Giant Transport Anisotropy in ReS$_2$ Revealed via Nanoscale Conducting Path Control

TL;DR

This study demonstrates giant transport anisotropy in ReS$_2$ by controlling nanoscale conducting paths with ferroelectric polarization, revealing extreme directional conductivity differences and underlying band structure origins.

Contribution

It introduces a method to control and measure giant anisotropic transport in ReS$_2$ using ferroelectric polarization, uncovering the band origin of the anisotropy.

Findings

Conductivity switching ratio >1.5x10^8 at 300 K.

Conductivity anisotropy ratio exceeds 5.5x10^4.
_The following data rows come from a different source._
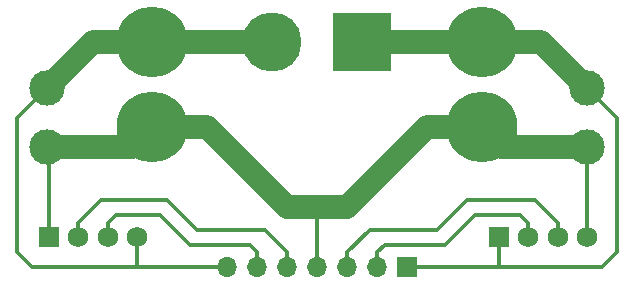
<source format=gbr>
G04 #@! TF.GenerationSoftware,KiCad,Pcbnew,(5.1.2)-1*
G04 #@! TF.CreationDate,2019-05-06T18:48:31+02:00*
G04 #@! TF.ProjectId,Balance_Adapter_Board_For_2_3s_Lipos,42616c61-6e63-4655-9f41-646170746572,rev?*
G04 #@! TF.SameCoordinates,Original*
G04 #@! TF.FileFunction,Copper,L2,Bot*
G04 #@! TF.FilePolarity,Positive*
%FSLAX46Y46*%
G04 Gerber Fmt 4.6, Leading zero omitted, Abs format (unit mm)*
G04 Created by KiCad (PCBNEW (5.1.2)-1) date 2019-05-06 18:48:31*
%MOMM*%
%LPD*%
G04 APERTURE LIST*
%ADD10O,1.700000X1.700000*%
%ADD11R,1.700000X1.700000*%
%ADD12C,1.750000*%
%ADD13R,1.750000X1.750000*%
%ADD14R,5.000000X5.000000*%
%ADD15C,5.000000*%
%ADD16C,3.000000*%
%ADD17C,6.000000*%
%ADD18C,0.350000*%
%ADD19C,2.000000*%
G04 APERTURE END LIST*
D10*
X114300000Y-81280000D03*
X116840000Y-81280000D03*
X119380000Y-81280000D03*
X121920000Y-81280000D03*
X124460000Y-81280000D03*
X127000000Y-81280000D03*
D11*
X129540000Y-81280000D03*
D12*
X106680000Y-78740000D03*
X104180000Y-78740000D03*
X101680000Y-78740000D03*
D13*
X99180000Y-78740000D03*
X137280000Y-78740000D03*
D12*
X139780000Y-78740000D03*
X142280000Y-78740000D03*
X144780000Y-78740000D03*
D14*
X125730000Y-62230000D03*
D15*
X118110000Y-62230000D03*
D16*
X99060000Y-71120000D03*
X99060000Y-66120000D03*
X144780000Y-71120000D03*
X144780000Y-66120000D03*
D17*
X107950000Y-69430000D03*
X107950000Y-62230000D03*
X135890000Y-69430000D03*
X135890000Y-62230000D03*
D18*
X127000000Y-81280000D02*
X127000000Y-80010000D01*
X127000000Y-80010000D02*
X127635000Y-79375000D01*
X127635000Y-79375000D02*
X132715000Y-79375000D01*
X132715000Y-79375000D02*
X135255000Y-76835000D01*
X135255000Y-76835000D02*
X139112436Y-76835000D01*
X139780000Y-77502564D02*
X139780000Y-78740000D01*
X139112436Y-76835000D02*
X139780000Y-77502564D01*
X142280000Y-78740000D02*
X142280000Y-77502564D01*
X142280000Y-77502564D02*
X140342436Y-75565000D01*
X140342436Y-75565000D02*
X134620000Y-75565000D01*
X134620000Y-75565000D02*
X132080000Y-78105000D01*
X132080000Y-78105000D02*
X126365000Y-78105000D01*
X124460000Y-80010000D02*
X124460000Y-81280000D01*
X126365000Y-78105000D02*
X124460000Y-80010000D01*
X99180000Y-71240000D02*
X99060000Y-71120000D01*
X99180000Y-78740000D02*
X99180000Y-71240000D01*
X144780000Y-78740000D02*
X144780000Y-71120000D01*
D19*
X124460000Y-76200000D02*
X131230000Y-69430000D01*
X112610000Y-69430000D02*
X119380000Y-76200000D01*
D18*
X121920000Y-81280000D02*
X121920000Y-76200000D01*
D19*
X119380000Y-76200000D02*
X121920000Y-76200000D01*
X121920000Y-76200000D02*
X124460000Y-76200000D01*
X107950000Y-69430000D02*
X112610000Y-69430000D01*
X131230000Y-69430000D02*
X135890000Y-69430000D01*
X106260000Y-71120000D02*
X107950000Y-69430000D01*
X99060000Y-71120000D02*
X106260000Y-71120000D01*
X137580000Y-71120000D02*
X135890000Y-69430000D01*
X144780000Y-71120000D02*
X137580000Y-71120000D01*
D18*
X119380000Y-80010000D02*
X119380000Y-81280000D01*
X101680000Y-78740000D02*
X101680000Y-77502564D01*
X101680000Y-77502564D02*
X103617564Y-75565000D01*
X103617564Y-75565000D02*
X109220000Y-75565000D01*
X109220000Y-75565000D02*
X111760000Y-78105000D01*
X111760000Y-78105000D02*
X117475000Y-78105000D01*
X117475000Y-78105000D02*
X119380000Y-80010000D01*
X116840000Y-80010000D02*
X116840000Y-81280000D01*
X104180000Y-78740000D02*
X104180000Y-77502564D01*
X104180000Y-77502564D02*
X104847564Y-76835000D01*
X104847564Y-76835000D02*
X108585000Y-76835000D01*
X108585000Y-76835000D02*
X111125000Y-79375000D01*
X111125000Y-79375000D02*
X116205000Y-79375000D01*
X116205000Y-79375000D02*
X116840000Y-80010000D01*
X96520000Y-68660000D02*
X99060000Y-66120000D01*
X96520000Y-80010000D02*
X96520000Y-68660000D01*
X97790000Y-81280000D02*
X96520000Y-80010000D01*
X106680000Y-78740000D02*
X106680000Y-81280000D01*
X114300000Y-81280000D02*
X106680000Y-81280000D01*
X106680000Y-81280000D02*
X97790000Y-81280000D01*
D19*
X118110000Y-62230000D02*
X107950000Y-62230000D01*
X102950000Y-62230000D02*
X99060000Y-66120000D01*
X107950000Y-62230000D02*
X102950000Y-62230000D01*
D18*
X147320000Y-68660000D02*
X144780000Y-66120000D01*
X147320000Y-80010000D02*
X147320000Y-68660000D01*
X138430000Y-81280000D02*
X146050000Y-81280000D01*
X146050000Y-81280000D02*
X147320000Y-80010000D01*
X137280000Y-79965000D02*
X137280000Y-81280000D01*
X137280000Y-78740000D02*
X137280000Y-79965000D01*
X129540000Y-81280000D02*
X137280000Y-81280000D01*
X137280000Y-81280000D02*
X138430000Y-81280000D01*
D19*
X125730000Y-62230000D02*
X135890000Y-62230000D01*
X140890000Y-62230000D02*
X144780000Y-66120000D01*
X135890000Y-62230000D02*
X140890000Y-62230000D01*
M02*

</source>
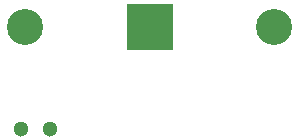
<source format=gbs>
G04 (created by PCBNEW (2013-07-07 BZR 4022)-stable) date 2/02/2014 9:55:01 p.m.*
%MOIN*%
G04 Gerber Fmt 3.4, Leading zero omitted, Abs format*
%FSLAX34Y34*%
G01*
G70*
G90*
G04 APERTURE LIST*
%ADD10C,0.00590551*%
%ADD11C,0.0511811*%
%ADD12R,0.155906X0.155906*%
%ADD13C,0.12*%
G04 APERTURE END LIST*
G54D10*
G54D11*
X56807Y-41600D03*
X57792Y-41600D03*
G54D12*
X61102Y-38188D03*
G54D13*
X65257Y-38188D03*
X56947Y-38188D03*
M02*

</source>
Emergence of a flat band in few-layer ReS$_2$.

Abstract

The low in-plane symmetry in layered 1T'-ReS$_2$ results in strong band anisotropy, while its manifestation in the electronic properties is challenging to resolve due to the lack of effective approaches for controlling the local current path. In this work, we reveal the giant transport anisotropy in monolayer to four-layer ReS$_2$ by creating directional conducting paths via nanoscale ferroelectric control. By reversing the polarization of a ferroelectric polymer top layer, we induce conductivity switching ratio of >1.5x10$^8$ in the ReS$_2$ channel at 300 K. Characterizing the domain-defined conducting nanowires in an insulating background shows that the conductivity ratio between the directions along and perpendicular to the Re-chain can exceed 5.5x10$^4$. Theoretical modeling points to the band origin of the transport anomaly, and further reveals the emergence of a flat band in few-layer ReS$_2$. Our work paves the path for implementing the highly anisotropic 2D materials for designing novel collective phenomena and electron lensing applications.